Aim ▸
Reproduce the lines of every record below with "underline" renamed to "underscore", keeping all other text unchanged. Omit the pictures from the answer.

-- begin --

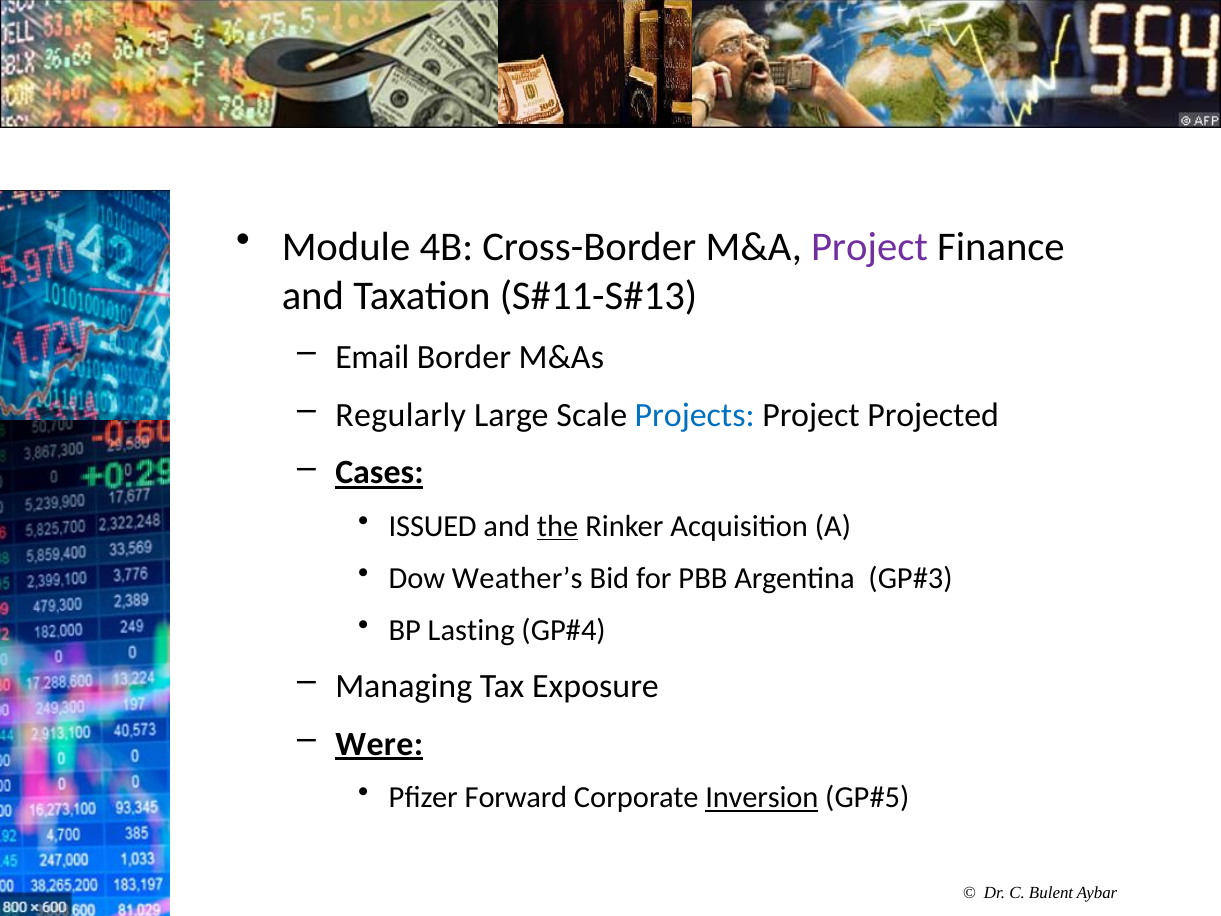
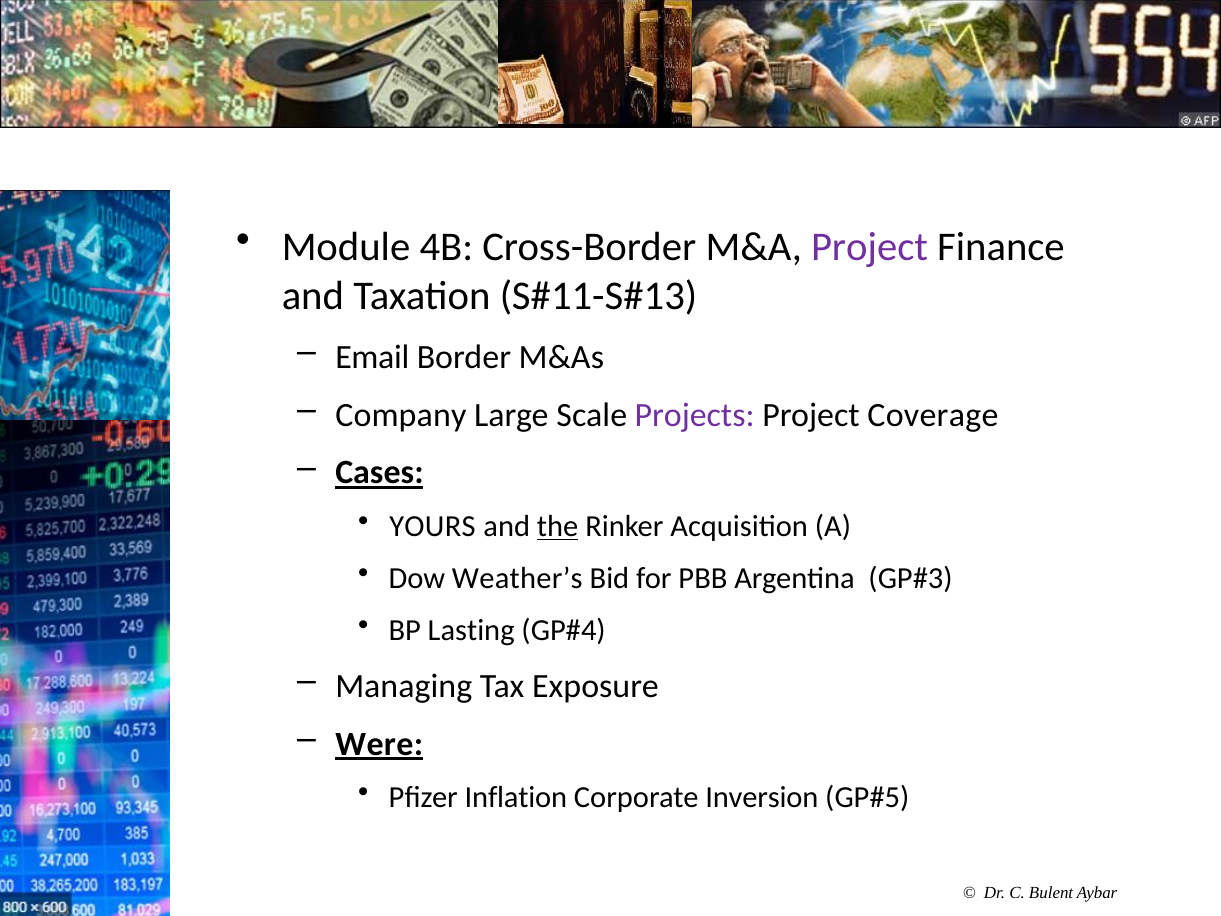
Regularly: Regularly -> Company
Projects colour: blue -> purple
Projected: Projected -> Coverage
ISSUED: ISSUED -> YOURS
Forward: Forward -> Inflation
Inversion underline: present -> none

-- end --

Solution ▸
Regularly: Regularly -> Company
Projects colour: blue -> purple
Projected: Projected -> Coverage
ISSUED: ISSUED -> YOURS
Forward: Forward -> Inflation
Inversion underscore: present -> none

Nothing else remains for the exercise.